Всё существо крохотной искорки наполнено восторгом. Чистым, сверкающим, ослепительным, но не ослепляющим. Слепнуть нельзя, даже от счастья. Где-то там, в воспоминаниях о пылающем горне, теперь навсегда покинутом, живёт уверенность, согретая надеждой. Искорка знает, что предстоит много и упорно трудиться, но так же точно она знает: всё достижимо. Не сразу, не вмиг, мелкими-мелкими шажками, осторожно, наугад, а стало быть, непременно на ощупь, невесомо касаясь разноцветных Прядей, тонкой сетью опутавших пространство. Долететь, прижаться, слиться в единое целое, вобрать в себя, одновременно растворяясь, почти исчезая. Вспорхнуть в новый полёт, но уже не искоркой, а язычком огня. Ворваться в море взволнованно дрожащих Нитей, протягивая следом ту, самую первую, самую родную. Стежок за стежком, пока неровные и неумелые, но ведь это только начало...
Искорка живёт. Искорка разгорается, по крупинке прирастая собственным миром. Восторг не убывает, и вскоре у него появляется новая закадычная подруга. Гордость. Новый мир прекрасен и дружелюбен, Нити тают от смелеющего дыхания искорки, принимают её тепло и принимают... решение быть с ней. Не принадлежать, ведь никто никого не желает подчинить. Быть вместе. Навсегда. И вечно лететь вперёд, всё к новым и новым...

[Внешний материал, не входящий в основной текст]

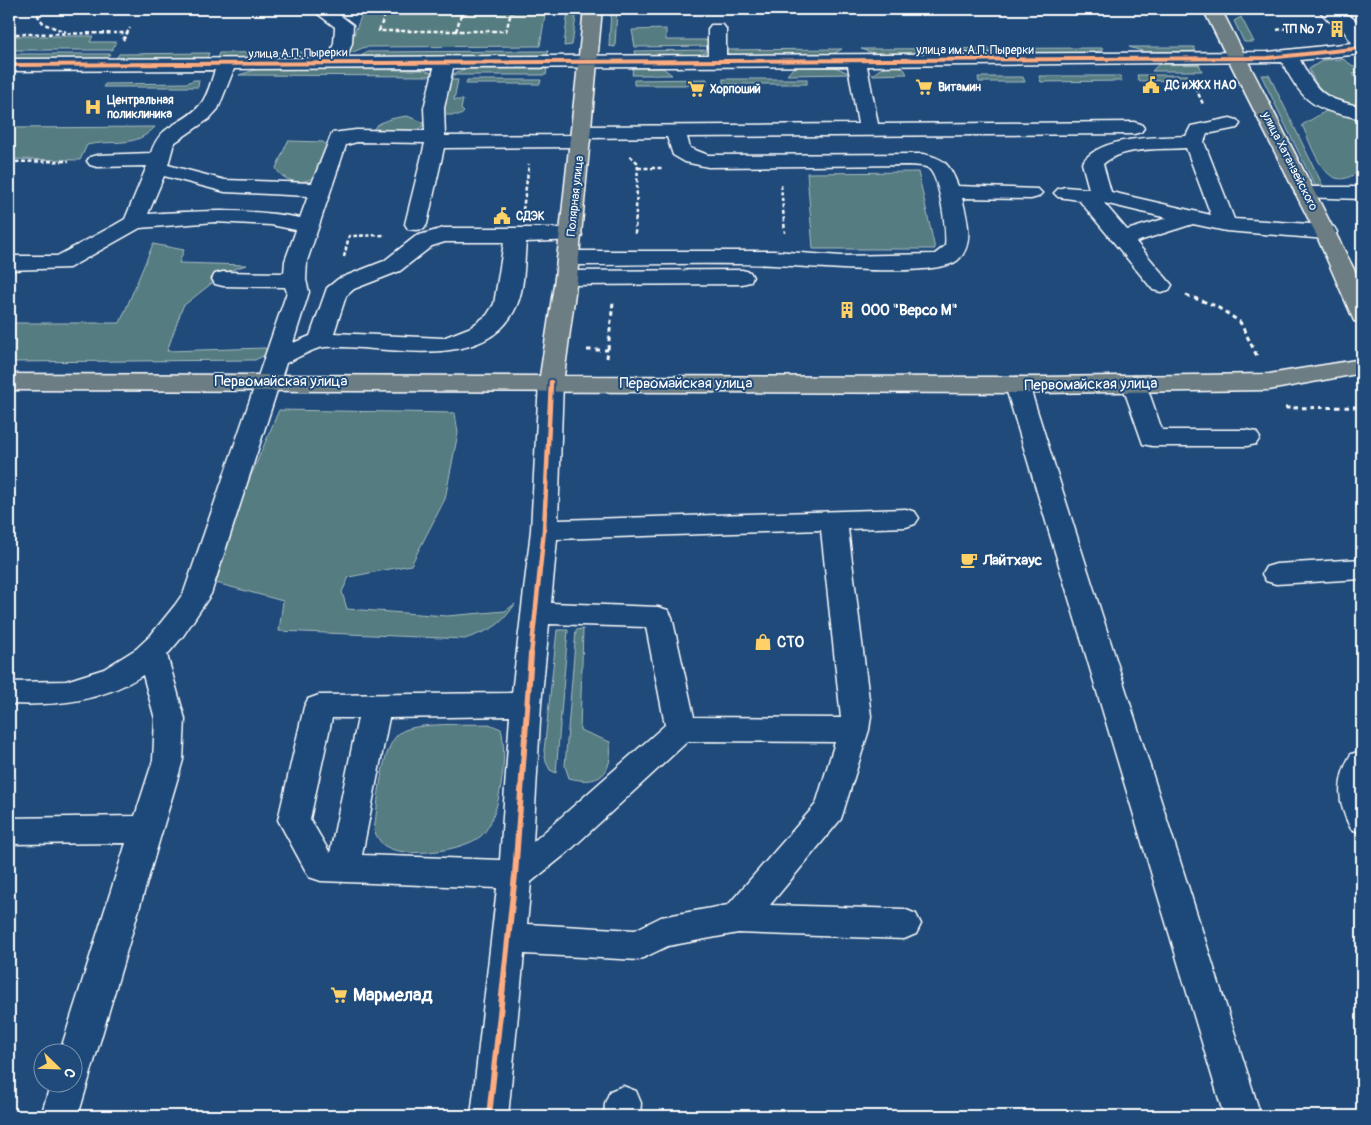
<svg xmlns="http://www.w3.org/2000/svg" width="1371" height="1125" font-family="Pangolin,sans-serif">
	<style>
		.green { fill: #557b81; stroke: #aabdc0 }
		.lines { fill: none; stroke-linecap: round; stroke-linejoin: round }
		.minor-casing { stroke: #fff; stroke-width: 3 }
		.major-casing { stroke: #fff; stroke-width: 3 }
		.path-far1 { stroke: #fff; stroke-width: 2.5; stroke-dasharray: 4 2.5; stroke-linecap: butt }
		.path { stroke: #fff; stroke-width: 3; stroke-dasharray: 4.5 4; stroke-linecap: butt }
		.minor { fill: #1f4a7a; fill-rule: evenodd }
		.major { fill: #6c7e84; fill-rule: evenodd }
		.cycleway-far2-casing { stroke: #1f4a7a; stroke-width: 6 }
		.cycleway-far1-casing { stroke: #1f4a7a; stroke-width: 8 }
		.cycleway-casing { stroke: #1f4a7a; stroke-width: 9 }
		.cycleway-far2 { stroke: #ffac80; stroke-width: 4 }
		.cycleway-far1 { stroke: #ffac80; stroke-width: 4.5 }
		.cycleway { stroke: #ffac80; stroke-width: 6 }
		.labels { text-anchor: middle; stroke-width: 4; stroke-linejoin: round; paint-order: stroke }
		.far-poi-label { font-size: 12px; font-weight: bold; fill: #fff; stroke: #1f4a7a; text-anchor: start }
		.far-street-label { font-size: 12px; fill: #fff; stroke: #1f4a7a }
		.poi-label { font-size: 15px; font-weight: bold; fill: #fff; stroke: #1f4a7a; text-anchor: start }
		.street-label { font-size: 15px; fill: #fff; stroke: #1f4a7a }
		.near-poi-label { font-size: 18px; font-weight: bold; fill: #fff; stroke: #1f4a7a; text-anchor: start }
	</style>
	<rect width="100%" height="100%" fill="#1f4a7a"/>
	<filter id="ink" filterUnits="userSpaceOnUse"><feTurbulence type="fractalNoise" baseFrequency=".02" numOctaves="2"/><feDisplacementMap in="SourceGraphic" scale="10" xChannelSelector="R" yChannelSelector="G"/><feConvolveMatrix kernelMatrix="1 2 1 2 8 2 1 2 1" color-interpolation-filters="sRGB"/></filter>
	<g filter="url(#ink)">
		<g class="green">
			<path d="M356 9H512V13L523 9H546L540 46 365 47 346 55 362 14Z"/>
			<path d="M568 9H577L572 45 564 46Z"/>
			<path d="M611 9H617L615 47 609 46Z"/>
			<path d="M1241 17 1254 42H1244L1234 21Z"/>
			<path d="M666 29V40H710V46L635 47 632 30Z"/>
			<path d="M9 36H93L90 42H116L112 50H9Z"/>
			<path d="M1129 47H1194L1196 52H1145Z"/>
			<path d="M1103 48 1102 50 1090 53 880 55 861 49Z"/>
			<path d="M842 49 833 54 730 55 724 50Z"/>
			<path d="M708 50 701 56 634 57 635 51Z"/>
			<path d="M548 51 547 56 360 57 367 52Z"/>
			<path d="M309 52 315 58H217L219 53Z"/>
			<path d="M209 53 207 58 115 60 119 54Z"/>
			<path d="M9 54H110L106 60H9Z"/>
			<path d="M1343 59 1362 72 1353 74 1362 89V109C1334 103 1320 97 1309 69L1323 60Z"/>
			<path d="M1159 64H1199L1202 71H1152Z"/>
			<path d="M897 65 904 69 907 74 872 75 883 67Z"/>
			<path d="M794 67H835L851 74 787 75Z"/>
			<path d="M633 68H663L672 75H632Z"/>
			<path d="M258 69 424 70 432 73V76L239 75Z"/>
			<path d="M464 69H547L546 75H451Z"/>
			<path d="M1137 75H1188L1190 80 1139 81Z"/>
			<path d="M1261 75H1269L1323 186H1315Z"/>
			<path d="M1039 76H1120L1122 81 1041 82Z"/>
			<path d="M978 77H1023L1025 82H979Z"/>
			<path d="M707 79V85H634V80Z"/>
			<rect x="723" y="79" width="84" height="5"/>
			<path d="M194 80H199L198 87H103L105 84 187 83Z"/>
			<path d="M449 80H458L454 100H463L461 109 464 112 461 115H445L442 113Z"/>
			<path d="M467 80H541L540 84H466Z"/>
			<path d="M1326 111 1362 115V167H1358L1356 173C1325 196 1312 145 1302 125Z"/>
			<path d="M407 116 423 122V126L414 132 371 133C377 120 394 118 407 116Z"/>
			<path d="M9 119H15L10 128 155 127C134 149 114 139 87 145L80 160 9 159Z"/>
			<path d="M288 141 323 142 330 148C326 156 323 166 317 173 307 187 283 183 276 168Z"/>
			<path d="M918 172 935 249H813L807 173Z"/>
			<path d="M153 244 184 250 179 263 246 265 226 272 183 306 167 351 265 348 269 353 255 360 9 362V323H120Z"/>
			<path d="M279 410 455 413 458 433 445 499 411 565 349 577 342 592 347 609 447 616 505 611 515 604C499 628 492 629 465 639L279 631 283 601 216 583 247 485Z"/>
			<path d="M583 629 580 730 610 742C613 774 600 786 569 778L565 766 576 630Z"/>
			<path d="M557 630H568L556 773 550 770 546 762 544 751Z"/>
			<path d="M489 724 501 729C508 753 501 818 481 836 463 851 405 859 385 846 380 843 377 836 374 831 378 807 380 745 401 732 416 722 469 725 489 724Z"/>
		</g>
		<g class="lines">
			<g class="minor-casing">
				<g id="minor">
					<path d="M316 9H332L353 25 352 43 347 57 708 55V29L711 25H723L726 29V55L1268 52 1352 43 1341 27 1329 21 1318 9C1334 8 1355 13 1362 30 1364 36 1362 47 1362 54L1300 60C1319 95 1323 98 1362 107V119C1315 109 1305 106 1282 62L867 66 878 124 1134 122 1141 124 1144 128 1141 132 1134 134 687 137 690 148 708 155 923 154C945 158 950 165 958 186L1038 189 1042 193 1038 197 1031 199 962 198C967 217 975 245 958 260 935 279 808 266 773 265 705 262 636 265 568 265L560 263 557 258 560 253 568 251H774L841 256 935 254 945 246C947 232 940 176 928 168 923 165 915 166 909 165L708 167 685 162 673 155 667 137 588 138 590 141 587 145 580 147 444 148 427 224 424 229 416 230 408 229 405 224 425 143 357 142 346 145 307 261 306 280 309 292 293 343 310 336 327 288 338 279 384 261 416 236 444 228H571L579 230 582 235 579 240 526 242C524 262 525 286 517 305 487 376 383 344 325 347 313 348 298 358 286 363L211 594 183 636 167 655 185 719 183 760 78 1116H41L51 1082H72V1052H60L126 843 9 844V818L135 816 153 760 155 719 143 675C100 702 58 706 9 704V682L66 681 104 669 136 649 150 636 175 605 184 592 287 292 285 287 223 286 215 284 212 279 215 274 223 272 284 273 285 261 296 230 271 225 215 222 140 228 69 268 9 270V256H57L113 226 125 219 147 166 97 167 90 165 87 161 90 157 97 155 151 153C160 123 182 126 200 105 208 96 211 81 215 70L9 71V59L329 58 334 43 335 27 314 11ZM848 66 858 124 581 126 574 128 571 132 573 135 445 136 444 108 453 68ZM434 68 424 108 425 131 356 130 332 133 312 183 225 180 168 165 174 143 209 119 218 109 234 69ZM164 176 225 192 308 196 300 218C249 208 200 211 148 214ZM445 242H504L494 304 487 315 471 327 443 338 334 333 346 296 354 289 400 271 432 246Z"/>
					<path d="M1230 118 1237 120 1240 124 1237 128 1207 134 1204 142 1234 219 1326 225 1334 227 1337 232 1334 237 1326 239 1226 231 1193 224 1136 242 1172 285 1169 290 1161 292 1153 290 1079 200 1058 197 1054 193 1058 189 1065 187 1089 189 1082 163C1101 135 1156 138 1186 136L1191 126ZM1186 148 1211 215 1111 192 1103 164C1124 146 1160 150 1186 148ZM1104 203 1167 218 1127 230Z"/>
					<path d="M1306 187H1362V199L1299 197 1295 193 1299 189Z"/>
					<path d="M742 270 750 272 753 277 750 282 742 284 566 285 558 283 555 278 558 273 566 271Z"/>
					<path d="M551 374 560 377 563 382 558 520 906 509 915 512 919 518 915 524 906 527 848 529 871 716 869 730 841 819 770 905 904 909 916 914 921 924 916 934 904 939 738 933 668 946 639 960 524 954 508 1116H471L497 888 321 881 309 877 278 820 304 707 308 699 319 695 512 693 531 530 539 382 542 377ZM821 530 841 718 694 717 672 617 668 610 658 607 551 603 557 539ZM549 624 646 627 665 725 533 842 541 704ZM510 716 500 860 362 855 389 718ZM332 718H358L330 853 310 819ZM688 741 835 742 816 804 728 905 661 917 635 930 527 924 531 882 567 853Z"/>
					<path d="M1134 376 1143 379 1146 384 1162 430H1247L1256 432 1260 438 1256 444 1247 446H1152L1143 444 1122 384 1125 379Z"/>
					<path d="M1017 377 1026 380 1029 385 1261 1116H1224L1005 385 1008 380Z"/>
					<path d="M1362 559V579L1276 584 1266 581 1262 574 1266 567 1276 564Z"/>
					<path d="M1362 751V833L1351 829C1337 803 1336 780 1351 754Z"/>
					<path d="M623 1086 636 1091 641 1103 640 1116H604L605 1103 610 1091Z"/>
				</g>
			</g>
			<g class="major-casing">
				<g id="major">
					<path d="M584 9H602L577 278 564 376 1039 377 1269 374 1362 359V373L1269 390 1039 393 9 390V374L540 376 555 278Z"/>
					<path d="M1203 9H1221L1362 285V323L1354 321 1315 232Z"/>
				</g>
			</g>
			<g class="path-far1">
				<path d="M42 9 38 16 44 24 66 32"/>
				<path d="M387 9 379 31H506L512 9"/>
				<path d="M1277 30 1308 24"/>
				<path d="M456 31 463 9"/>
				<path d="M9 34 127 33"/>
				<path d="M123 40 130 28"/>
				<path d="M1193 82 1203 104"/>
				<path d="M1357 137 1362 147"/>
				<path d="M630 156 638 163 635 234"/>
				<path d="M9 162 69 161"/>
				<path d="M638 168H662"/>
				<path d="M781 185 785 233"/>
				<path d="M523 210 529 164"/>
				<path d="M344 257 349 236 386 235"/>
			</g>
			<g class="path">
				<path d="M1186 295 1216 306 1240 322 1257 356"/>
				<path d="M587 350H608"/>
				<path d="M607 358 613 302"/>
				<path d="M1285 408 1362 407"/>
			</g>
			<use href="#minor" class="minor"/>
			<use href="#major" class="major"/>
			<g class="cycleway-far2-casing">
				<path id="cycleway-far2" d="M9 65 1268 58 1362 48"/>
			</g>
			<g class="cycleway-far1-casing">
				<path id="cycleway-far1" d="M531 655 544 530 551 382"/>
			</g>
			<g class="cycleway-casing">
				<path id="cycleway" d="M489 1116 515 875 531 654"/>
			</g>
			<use href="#cycleway-far2" class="cycleway-far2"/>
			<use href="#cycleway-far1" class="cycleway-far1"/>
			<use href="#cycleway" class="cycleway"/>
		</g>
	</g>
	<defs>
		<g id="building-bare" transform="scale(1.35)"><path d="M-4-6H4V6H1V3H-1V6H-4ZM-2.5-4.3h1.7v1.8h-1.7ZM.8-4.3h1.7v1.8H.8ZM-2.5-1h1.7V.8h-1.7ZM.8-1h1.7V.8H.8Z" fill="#ffd166" stroke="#1f4a7a" stroke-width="2.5" paint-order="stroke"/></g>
		<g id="civic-bare" transform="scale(1.35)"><path d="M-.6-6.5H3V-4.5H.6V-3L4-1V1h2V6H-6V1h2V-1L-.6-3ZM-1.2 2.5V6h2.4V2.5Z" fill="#ffd166" stroke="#1f4a7a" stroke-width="2.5" paint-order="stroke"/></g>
		<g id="supermarket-bare" transform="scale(1.35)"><path d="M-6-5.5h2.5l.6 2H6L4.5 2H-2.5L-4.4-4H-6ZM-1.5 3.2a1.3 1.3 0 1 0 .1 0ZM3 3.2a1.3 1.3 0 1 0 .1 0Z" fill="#ffd166" stroke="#1f4a7a" stroke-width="2.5" paint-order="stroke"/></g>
		<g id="hospital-bare" transform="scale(1.35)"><path d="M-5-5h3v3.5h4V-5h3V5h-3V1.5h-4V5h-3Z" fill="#ffd166" stroke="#1f4a7a" stroke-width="2.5" paint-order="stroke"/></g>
		<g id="cafe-bare" transform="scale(1.35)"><path d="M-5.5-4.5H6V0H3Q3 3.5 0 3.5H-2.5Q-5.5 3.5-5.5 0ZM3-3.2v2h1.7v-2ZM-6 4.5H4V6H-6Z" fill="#ffd166" stroke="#1f4a7a" stroke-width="2.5" paint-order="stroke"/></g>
		<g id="shop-bare" transform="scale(1.35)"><path d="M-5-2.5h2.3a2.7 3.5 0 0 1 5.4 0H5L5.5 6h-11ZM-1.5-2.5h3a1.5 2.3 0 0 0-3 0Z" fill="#ffd166" stroke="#1f4a7a" stroke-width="2.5" paint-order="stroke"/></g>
	</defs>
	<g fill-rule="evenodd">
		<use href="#building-bare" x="1337" y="29"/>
		<use href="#civic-bare" x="1151" y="85"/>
		<use href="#supermarket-bare" x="924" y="87"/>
		<use href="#supermarket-bare" x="696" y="89"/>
		<use href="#hospital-bare" x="93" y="107"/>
		<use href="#civic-bare" x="502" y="216"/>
		<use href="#building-bare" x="847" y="310"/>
		<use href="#cafe-bare" x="969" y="560"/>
		<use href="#shop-bare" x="763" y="642"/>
		<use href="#supermarket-bare" x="339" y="995"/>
	</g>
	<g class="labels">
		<g class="far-poi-label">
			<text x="1323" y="33" text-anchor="end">ТП № 7</text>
			<text x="1165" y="89">ДС и ЖКХ НАО</text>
			<text x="938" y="91">Витамин</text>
			<text x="710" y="93">Хорпоший</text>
			<text x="107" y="104">Центральная<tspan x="107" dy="14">поликлиника</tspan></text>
			<text x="516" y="220">СДЭК</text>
		</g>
		<g class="far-street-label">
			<text x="975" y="54">улица им. А.П. Пырерки</text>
			<text transform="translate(298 53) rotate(-1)" y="4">улица А.П. Пырерки</text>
			<text transform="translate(1290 161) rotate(63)" y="4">улица Хатанзейского</text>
			<text transform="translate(575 196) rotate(-84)" y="4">Полярная улица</text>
		</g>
		<g class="poi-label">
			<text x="861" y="315">ООО "Версо М"</text>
			<text x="983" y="565">Лайтхаус</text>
			<text x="777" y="647">СТО</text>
		</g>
		<g class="street-label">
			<text x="281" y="386">Первомайская улица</text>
			<text x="686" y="388">Первомайская улица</text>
			<text transform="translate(1091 384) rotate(-1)" y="5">Первомайская улица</text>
		</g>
		<g class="near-poi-label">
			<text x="353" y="1001">Мармелад</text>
		</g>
	</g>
	<rect width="1371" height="1125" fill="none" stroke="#1f4a7a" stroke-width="30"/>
	<rect x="15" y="15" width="1341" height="1095" fill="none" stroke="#fff" stroke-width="2" filter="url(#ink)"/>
	<g transform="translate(58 1068) rotate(113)"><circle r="24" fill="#1f4a7a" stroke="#7992af"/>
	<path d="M0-4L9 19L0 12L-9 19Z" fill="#ffd166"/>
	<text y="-8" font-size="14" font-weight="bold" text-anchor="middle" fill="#ffffff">С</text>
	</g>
</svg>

Прозрачная сталь волосяного лезвия появляется на пути слишком внезапно, чтобы можно было метнуться в сторону и уйти от столкновения. Нить врезается в искорку, рассекает сверкающее тельце. Половинки легко находят друг друга вновь и восстанавливают утраченное, но к восторгу и гордости примешивается удивление. Зачем? Почему?
Искорка возвращается, приближается к обидчице, теперь уже осторожничая, а потому успевая отпрянуть, когда туго натянутая, струна повторяет атаку. Эта Нить столь же ярка, а стало быть, жива, как и все прочие, но почему же она не хочет принять тепло новорождённого? Почему сражается, разве здесь уместны бои? Искорка непонимающе замедляет своё движение, наблюдая за настороженно напряжённой Нитью. Может быть, в ней какой-то изъян? Может быть, это плохая Нить? Но если она плоха, то достойна ли стать основой для нового мира?